2017年12月に沖縄県宜野湾市の緑ヶ丘保育園に米軍ヘリの部品が落下した事故や、その後に園の保護者らでつくった「チーム緑ヶ丘1207」の活動が雑誌で相次いで紹介されている。米軍機の飛行停止を求めるメンバーは「顔と名前を出せる保護者は少ない。取材は毎回緊張して慣れないけれど、依頼がある限り自分たちがちゃんと受けなければと思う」と話す。

緑ヶ丘保育園での米軍ヘリの部品落下事故を取り上げた雑誌

チーム緑ヶ丘を取り上げた週刊女性の特集ページ

緑ヶ丘保育園での米軍ヘリの部品落下事故を取り上げた雑誌 チーム緑ヶ丘を取り上げた週刊女性の特集ページ

 週刊誌「週刊女性」は8月13日号で「『沖縄』を知らない安倍首相へ」と題した10ページの特集を組んだ。名護市辺野古の新基地建設問題のほか、落下事故でチーム緑ヶ丘のメンバーにインタビュー。部品を落下させた事実を米軍が今も認めていないことなどを伝えた。

■嫌がらせなどの不安も

 季刊誌「モモト」の夏号(39号)は「空を飛ぶのは小鳥だけがいい」と米軍機の飛行停止を求める保護者の思いを6ページにわたり掲載。5月24日号の「週刊金曜日」も「今週の巻頭トピック」でチーム緑ヶ丘を取り上げた。

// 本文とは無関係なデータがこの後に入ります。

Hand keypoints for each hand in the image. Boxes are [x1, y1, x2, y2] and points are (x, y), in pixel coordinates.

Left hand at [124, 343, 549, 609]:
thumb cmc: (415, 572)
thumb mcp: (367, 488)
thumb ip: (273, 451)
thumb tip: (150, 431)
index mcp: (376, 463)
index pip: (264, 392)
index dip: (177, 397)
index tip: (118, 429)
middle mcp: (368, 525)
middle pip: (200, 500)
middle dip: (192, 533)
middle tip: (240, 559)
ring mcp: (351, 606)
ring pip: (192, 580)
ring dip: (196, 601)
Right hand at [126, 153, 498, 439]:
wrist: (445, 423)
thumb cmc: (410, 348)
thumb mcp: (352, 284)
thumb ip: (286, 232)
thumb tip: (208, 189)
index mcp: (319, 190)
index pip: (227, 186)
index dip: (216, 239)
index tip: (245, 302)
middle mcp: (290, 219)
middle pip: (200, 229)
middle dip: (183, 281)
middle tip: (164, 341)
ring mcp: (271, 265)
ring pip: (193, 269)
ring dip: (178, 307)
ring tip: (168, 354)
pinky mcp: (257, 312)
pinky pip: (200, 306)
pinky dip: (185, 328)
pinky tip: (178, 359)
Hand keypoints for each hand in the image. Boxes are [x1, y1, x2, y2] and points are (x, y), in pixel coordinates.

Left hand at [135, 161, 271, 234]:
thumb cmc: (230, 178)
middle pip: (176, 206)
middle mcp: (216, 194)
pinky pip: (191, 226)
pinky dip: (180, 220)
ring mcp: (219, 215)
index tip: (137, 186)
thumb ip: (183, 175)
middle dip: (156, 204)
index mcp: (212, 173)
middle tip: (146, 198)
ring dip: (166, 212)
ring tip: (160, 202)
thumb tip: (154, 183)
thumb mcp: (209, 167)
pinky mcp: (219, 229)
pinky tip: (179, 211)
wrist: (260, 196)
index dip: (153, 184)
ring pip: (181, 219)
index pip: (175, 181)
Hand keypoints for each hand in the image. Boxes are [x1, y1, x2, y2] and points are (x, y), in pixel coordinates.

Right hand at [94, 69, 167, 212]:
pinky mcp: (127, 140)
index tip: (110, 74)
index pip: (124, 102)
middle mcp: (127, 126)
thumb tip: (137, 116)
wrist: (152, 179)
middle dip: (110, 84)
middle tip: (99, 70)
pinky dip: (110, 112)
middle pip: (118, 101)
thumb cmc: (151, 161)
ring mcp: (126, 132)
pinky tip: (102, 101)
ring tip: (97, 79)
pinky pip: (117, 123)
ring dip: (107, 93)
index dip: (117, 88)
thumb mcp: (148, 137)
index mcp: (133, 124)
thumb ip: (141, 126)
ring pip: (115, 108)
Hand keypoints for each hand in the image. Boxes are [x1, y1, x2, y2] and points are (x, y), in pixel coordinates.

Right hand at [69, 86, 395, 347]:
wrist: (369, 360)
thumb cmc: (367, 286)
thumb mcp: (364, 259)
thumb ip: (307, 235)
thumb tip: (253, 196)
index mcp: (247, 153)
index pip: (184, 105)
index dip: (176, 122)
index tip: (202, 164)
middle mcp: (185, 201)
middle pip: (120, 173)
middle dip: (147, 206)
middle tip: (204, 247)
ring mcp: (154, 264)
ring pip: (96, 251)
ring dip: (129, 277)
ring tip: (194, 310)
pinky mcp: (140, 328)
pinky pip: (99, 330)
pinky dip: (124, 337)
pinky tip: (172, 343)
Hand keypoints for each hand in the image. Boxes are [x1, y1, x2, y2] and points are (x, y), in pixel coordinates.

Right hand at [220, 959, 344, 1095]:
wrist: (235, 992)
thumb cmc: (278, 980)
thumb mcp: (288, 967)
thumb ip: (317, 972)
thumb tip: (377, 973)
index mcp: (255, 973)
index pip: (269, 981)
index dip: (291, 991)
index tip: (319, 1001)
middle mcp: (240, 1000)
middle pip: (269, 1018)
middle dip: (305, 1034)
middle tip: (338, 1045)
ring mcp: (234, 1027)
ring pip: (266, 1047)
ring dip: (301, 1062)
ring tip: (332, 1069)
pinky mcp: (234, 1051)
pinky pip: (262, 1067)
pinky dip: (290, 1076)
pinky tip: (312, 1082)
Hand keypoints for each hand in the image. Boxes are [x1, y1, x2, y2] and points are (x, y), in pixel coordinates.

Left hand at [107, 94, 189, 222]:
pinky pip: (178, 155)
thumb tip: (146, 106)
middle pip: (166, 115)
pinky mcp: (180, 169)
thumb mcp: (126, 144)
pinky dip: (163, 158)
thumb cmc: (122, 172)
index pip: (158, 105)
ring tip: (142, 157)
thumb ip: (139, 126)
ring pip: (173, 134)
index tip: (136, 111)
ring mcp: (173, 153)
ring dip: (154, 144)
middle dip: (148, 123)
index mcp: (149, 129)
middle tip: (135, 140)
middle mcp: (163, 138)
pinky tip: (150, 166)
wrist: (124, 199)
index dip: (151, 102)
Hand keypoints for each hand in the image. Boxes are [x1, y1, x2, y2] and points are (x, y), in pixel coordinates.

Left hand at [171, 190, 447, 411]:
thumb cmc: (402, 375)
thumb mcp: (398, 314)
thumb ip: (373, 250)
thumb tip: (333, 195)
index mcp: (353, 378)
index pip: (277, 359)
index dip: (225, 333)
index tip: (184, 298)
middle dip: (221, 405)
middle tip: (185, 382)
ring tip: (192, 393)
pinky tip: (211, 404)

 メンバーは仕事の不利益や子どもへの嫌がらせなどの不安も抱える。実際、フェイスブックに誹謗(ひぼう)中傷が相次ぎ投稿削除を余儀なくされたこともある。それでも国内外の新聞やテレビ、雑誌から取材の申し込みは絶えない。

 与那城千恵美さん(46)は「関心を持って支えてくれる皆さんがいるから、心が折れることもあるけれど活動できる」と語った。